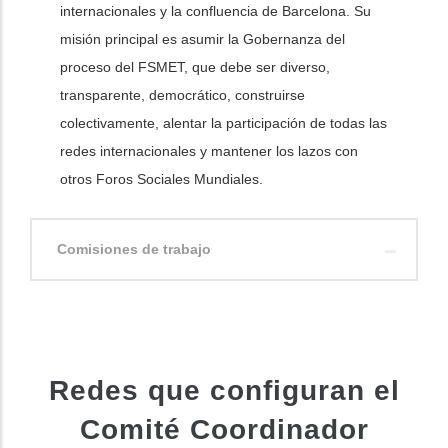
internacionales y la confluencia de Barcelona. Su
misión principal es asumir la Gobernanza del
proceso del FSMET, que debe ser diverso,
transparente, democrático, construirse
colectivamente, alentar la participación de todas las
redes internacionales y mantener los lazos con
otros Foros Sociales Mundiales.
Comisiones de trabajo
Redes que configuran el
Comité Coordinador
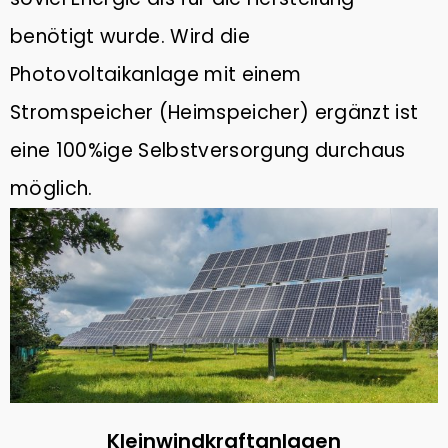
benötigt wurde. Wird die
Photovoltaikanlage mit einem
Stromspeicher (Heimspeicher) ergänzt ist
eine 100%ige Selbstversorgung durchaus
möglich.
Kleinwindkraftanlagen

* [Directions] Search the listing above for "internacionales" and copy every line that has it.

* [Your solution]
internacionales y la confluencia de Barcelona. Su
redes internacionales y mantener los lazos con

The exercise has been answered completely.